I rolled over these verses for days and asked the Lord to reveal His character to me and show me himself in the midst of this difficult offensive passage. He graciously reminded me that the gospel is offensive. It is sometimes hard for me to read and even harder for me to understand. Why were the blemished, the menstruating, the leprous, and the lame not able to come to the altar? Are we not all blemished, Lord?

 

Finally after struggling, I approached my Pastor. He graciously reminded me that there were no disabilities, no blemishes, and no brokenness before the fall. No sin! My disability is a result of sin. It may not be mine directly but it is the result of sin entering this world. The great fall. He reminded me that the brokenness and the effects of sin had to be ever before the people. They had to be reminded of their separation and the effects of sin. How quickly they would forget the great weight and debt of sin apart from the law. It was a necessity. The outward ramifications and destruction of sin was seen in the broken bodies, the blemishes and the malformed, a reminder that all was not well in their world. The outward perfection required to go behind the veil and to come to the altar was intense. Even the animals sacrificed were required to be unblemished. As they entered the altar the droves of people blemished, bleeding, lame, injured or mutilated were on the outskirts, the harsh reality of this sinful broken world. The harsh reality that sin separates us from a Holy God. A reminder that the sinless unblemished Savior was the only answer. 

 

In the world today many would say, how cruel of God to leave the broken on the outskirts. How evil to not invite all to the altar just because sin was evident. That is not love. Oh, how we have distorted the great love of God in our attempt to excuse the great chasm that lies between the sinner and the Savior. To ignore the chasm is not love but to bring it to our attention and then to remove it... my what love the Father has lavished upon us!
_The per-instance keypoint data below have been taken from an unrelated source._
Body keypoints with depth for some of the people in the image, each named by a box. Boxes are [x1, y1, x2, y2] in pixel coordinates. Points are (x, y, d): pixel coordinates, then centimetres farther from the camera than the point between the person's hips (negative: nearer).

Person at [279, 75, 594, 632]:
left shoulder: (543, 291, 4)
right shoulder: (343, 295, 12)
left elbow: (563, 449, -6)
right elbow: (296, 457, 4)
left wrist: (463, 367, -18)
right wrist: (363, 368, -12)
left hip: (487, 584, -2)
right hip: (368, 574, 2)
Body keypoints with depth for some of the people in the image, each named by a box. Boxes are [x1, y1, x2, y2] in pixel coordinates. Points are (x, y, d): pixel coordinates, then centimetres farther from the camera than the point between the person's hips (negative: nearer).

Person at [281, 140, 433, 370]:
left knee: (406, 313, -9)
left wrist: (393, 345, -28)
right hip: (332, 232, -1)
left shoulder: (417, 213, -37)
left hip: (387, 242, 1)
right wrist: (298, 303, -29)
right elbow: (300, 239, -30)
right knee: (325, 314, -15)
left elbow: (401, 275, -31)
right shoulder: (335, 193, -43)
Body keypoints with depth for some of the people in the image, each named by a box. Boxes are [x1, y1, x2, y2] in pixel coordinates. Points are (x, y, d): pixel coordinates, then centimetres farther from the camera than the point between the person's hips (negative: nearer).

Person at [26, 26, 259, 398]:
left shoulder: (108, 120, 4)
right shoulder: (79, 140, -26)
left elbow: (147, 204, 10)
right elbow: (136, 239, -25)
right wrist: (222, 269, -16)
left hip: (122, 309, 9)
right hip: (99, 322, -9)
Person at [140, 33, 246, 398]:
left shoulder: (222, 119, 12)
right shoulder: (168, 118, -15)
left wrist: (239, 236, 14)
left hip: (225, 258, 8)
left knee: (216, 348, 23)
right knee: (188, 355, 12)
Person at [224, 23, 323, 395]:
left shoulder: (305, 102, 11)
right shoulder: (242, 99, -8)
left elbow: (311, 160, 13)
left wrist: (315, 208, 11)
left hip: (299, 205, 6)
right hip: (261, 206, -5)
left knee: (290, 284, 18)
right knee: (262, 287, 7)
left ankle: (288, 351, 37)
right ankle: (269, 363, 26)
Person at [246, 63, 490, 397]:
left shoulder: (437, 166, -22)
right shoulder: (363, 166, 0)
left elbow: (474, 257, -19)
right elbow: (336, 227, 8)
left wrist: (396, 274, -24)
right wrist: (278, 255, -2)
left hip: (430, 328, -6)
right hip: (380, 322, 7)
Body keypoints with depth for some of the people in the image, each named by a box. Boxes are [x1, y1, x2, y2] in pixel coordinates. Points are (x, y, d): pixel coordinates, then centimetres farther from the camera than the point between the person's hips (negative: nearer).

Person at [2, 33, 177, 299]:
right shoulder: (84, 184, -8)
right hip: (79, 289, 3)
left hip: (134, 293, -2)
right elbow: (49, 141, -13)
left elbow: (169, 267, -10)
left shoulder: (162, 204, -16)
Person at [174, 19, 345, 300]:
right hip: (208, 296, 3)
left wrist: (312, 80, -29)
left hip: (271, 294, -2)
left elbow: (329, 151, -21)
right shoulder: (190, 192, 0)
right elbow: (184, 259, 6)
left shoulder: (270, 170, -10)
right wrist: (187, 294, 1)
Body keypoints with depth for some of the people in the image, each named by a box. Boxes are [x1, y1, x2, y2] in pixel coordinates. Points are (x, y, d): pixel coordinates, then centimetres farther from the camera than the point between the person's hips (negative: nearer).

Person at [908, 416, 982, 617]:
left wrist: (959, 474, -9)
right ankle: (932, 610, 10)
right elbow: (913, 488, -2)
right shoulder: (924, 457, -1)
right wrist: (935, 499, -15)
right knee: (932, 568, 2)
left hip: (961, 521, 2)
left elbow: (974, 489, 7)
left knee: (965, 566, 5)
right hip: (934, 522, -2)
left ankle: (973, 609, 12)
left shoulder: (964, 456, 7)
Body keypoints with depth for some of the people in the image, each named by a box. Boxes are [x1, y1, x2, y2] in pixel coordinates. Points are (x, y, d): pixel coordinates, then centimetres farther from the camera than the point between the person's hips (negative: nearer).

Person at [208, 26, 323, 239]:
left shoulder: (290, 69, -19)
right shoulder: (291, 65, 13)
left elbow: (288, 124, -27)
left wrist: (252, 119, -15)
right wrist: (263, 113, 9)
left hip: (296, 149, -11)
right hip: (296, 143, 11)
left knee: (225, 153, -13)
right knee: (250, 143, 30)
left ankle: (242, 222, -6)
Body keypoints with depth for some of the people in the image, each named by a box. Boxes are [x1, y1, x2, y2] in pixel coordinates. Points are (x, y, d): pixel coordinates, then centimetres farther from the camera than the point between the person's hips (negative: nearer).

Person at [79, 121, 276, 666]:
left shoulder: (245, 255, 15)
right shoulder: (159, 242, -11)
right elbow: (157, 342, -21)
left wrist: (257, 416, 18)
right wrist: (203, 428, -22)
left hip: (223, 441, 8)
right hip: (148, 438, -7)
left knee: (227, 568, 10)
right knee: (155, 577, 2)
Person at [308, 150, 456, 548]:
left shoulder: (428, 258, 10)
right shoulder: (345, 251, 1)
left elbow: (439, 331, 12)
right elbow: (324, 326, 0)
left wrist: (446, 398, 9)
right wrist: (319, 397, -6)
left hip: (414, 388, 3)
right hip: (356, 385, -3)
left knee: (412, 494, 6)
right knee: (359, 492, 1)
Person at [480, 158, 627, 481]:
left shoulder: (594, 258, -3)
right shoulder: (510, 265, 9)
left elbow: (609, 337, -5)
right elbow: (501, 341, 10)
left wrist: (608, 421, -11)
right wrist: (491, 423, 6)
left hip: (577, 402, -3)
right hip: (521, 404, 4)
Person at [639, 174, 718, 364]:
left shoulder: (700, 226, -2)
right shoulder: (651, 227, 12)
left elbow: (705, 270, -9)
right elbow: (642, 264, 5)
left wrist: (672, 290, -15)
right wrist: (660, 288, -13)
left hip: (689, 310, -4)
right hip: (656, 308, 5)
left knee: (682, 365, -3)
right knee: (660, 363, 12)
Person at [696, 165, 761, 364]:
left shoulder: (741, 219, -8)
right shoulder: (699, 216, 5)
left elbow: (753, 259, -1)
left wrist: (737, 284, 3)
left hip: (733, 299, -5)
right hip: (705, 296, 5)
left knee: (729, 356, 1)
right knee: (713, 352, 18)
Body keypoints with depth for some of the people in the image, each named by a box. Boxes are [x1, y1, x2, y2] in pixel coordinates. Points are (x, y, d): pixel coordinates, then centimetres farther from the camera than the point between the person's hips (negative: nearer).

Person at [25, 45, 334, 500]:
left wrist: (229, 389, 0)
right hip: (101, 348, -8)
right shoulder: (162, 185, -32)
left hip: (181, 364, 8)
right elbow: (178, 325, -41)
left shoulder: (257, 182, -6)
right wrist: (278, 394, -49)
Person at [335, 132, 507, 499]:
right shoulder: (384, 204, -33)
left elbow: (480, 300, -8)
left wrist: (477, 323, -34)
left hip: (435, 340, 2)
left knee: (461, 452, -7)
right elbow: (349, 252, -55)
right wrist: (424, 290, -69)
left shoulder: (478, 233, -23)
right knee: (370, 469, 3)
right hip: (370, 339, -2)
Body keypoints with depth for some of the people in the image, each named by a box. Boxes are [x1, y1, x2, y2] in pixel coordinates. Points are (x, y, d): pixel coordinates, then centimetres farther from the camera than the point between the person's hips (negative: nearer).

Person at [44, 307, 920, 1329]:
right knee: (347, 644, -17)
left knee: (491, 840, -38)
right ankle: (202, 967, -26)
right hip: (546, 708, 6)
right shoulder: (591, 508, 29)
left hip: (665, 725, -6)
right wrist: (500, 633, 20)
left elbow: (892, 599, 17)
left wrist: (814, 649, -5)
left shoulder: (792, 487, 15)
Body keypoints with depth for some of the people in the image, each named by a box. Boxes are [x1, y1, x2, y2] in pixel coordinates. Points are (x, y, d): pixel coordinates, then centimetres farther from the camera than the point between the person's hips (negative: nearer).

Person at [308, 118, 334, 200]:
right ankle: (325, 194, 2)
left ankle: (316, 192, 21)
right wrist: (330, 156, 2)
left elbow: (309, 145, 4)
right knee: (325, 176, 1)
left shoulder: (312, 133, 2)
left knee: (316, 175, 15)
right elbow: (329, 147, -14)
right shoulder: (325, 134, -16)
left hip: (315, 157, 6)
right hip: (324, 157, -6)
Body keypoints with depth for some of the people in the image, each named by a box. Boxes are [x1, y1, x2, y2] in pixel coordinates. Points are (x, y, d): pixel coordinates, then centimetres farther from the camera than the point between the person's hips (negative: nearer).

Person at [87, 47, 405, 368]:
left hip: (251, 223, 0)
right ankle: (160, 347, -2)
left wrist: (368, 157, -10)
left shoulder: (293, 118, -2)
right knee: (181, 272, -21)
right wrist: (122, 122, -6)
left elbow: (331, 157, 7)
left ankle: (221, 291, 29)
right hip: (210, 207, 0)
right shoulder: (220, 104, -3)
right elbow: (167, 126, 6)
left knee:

Without the chasm we would never know the beauty of the cross and all that it brings to the believer. We would never understand the great love of the Father that made a way when there was no way. He sent the unblemished lamb for blemished Betsy and for blemished you. 

 

John the Baptist proclaimed about the Christ,  ““Behold, the Lamb of God, who takes away the sin of the world!” John 1:29

 

The perfect lamb came to earth. Every Jew within earshot heard these words. Such a weighty meaning they carried. The Lamb who had no blemish or sin came to take my sin and yours. We are no longer blemished broken people regulated to the outskirts.  

 

Christ redeemed us from the curse of the law by becoming a curse for us—for it is written, “Cursed is everyone who hangs on a tree”  Galatians 3:13

 

He hung on the tree so I may kneel at the altar. He became the curse to remove mine and yours. 

 

"And Jesus cried out again with a loud voice and yielded up his spirit and behold, the curtain of the temple was torn in two, from top to bottom." Matthew 27:51

 

The veil was torn. What once separated me in my sin and shame was ripped from top to bottom. I now can run with my limping legs to the altar. In this blemished and broken body I am able to draw near by the blood of the lamb and the love of the Father. My disability, once evidence of the curse of this sinful world and the separation of sinful man and God, has now become evidence of the Savior sent and broken for me.

 

Praise be to my God, the curse is broken. Blemished though I may be, I am welcomed, invited and loved. Although once regulated to the outskirts I am found in His arms broken for me.  Don’t let sin keep you in the outskirts. You are welcomed, invited, and loved because the love of the Father sent His son, the spotless unblemished lamb. Study and know the law. What beautiful truth is found there, friends.